Moreover, support systems that reduce or tamper with the basic responsibility of the sending churches to support their missionaries undermine the dignity of the missionaries’ calling and makes them, to all effects, “second class” Christian workers.

Teaching at Calvin Seminary as I do, I have already seen the negative effects of the trend toward turning missionaries into fund-raisers and attaching financial conditions to their appointment.

How do you think seminarians and their spouses feel when, after struggling through tough economic years to get their education, they face the options of pastoring a church with a guaranteed salary, taking an assignment in home missions with full financial support, or answering a call to overseas missions that carries with it the responsibility of raising much of their own support?

How do I think missionaries should be supported? They should be supported in the same way as other persons whom churches employ in positions they believe are important—pastors, professors, administrators, school teachers and so forth. Anything less is demeaning and unjust.

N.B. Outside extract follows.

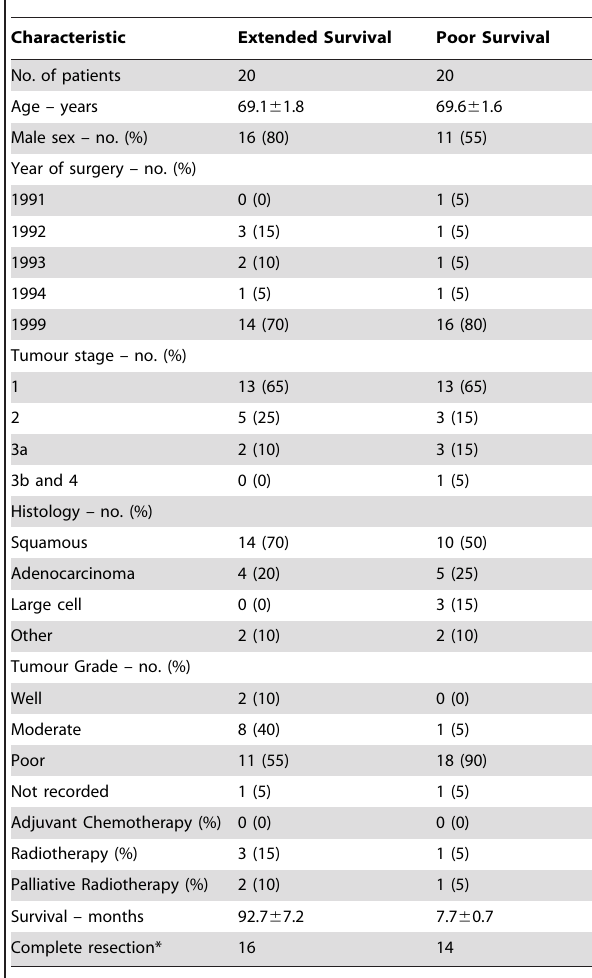
Table 1. Patient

Why should missionaries be exploited in a way that takes the corporate body off the hook, so to speak, by making missionaries responSible to raise the support needed to carryon a ministry that by definition belongs to the churches’ very nature?

Without question, the times we live in demand creative new approaches to missionary support. The good news is that there are ways to build and reorganize support systems so as to achieve the goals which some people claim only the “faith system” provides: more prayer, more personalized giving and more intimate contact between missionaries and supporters.

These goals can be achieved without turning missionaries into beggars or compromising the basic principle of the corporate responsibility of churches for missionary support. That is the direction to take. In the long run, it will payoff.

Dr. Greenway teaches World Missiology at Calvin Seminary, Grand Rapids, MI.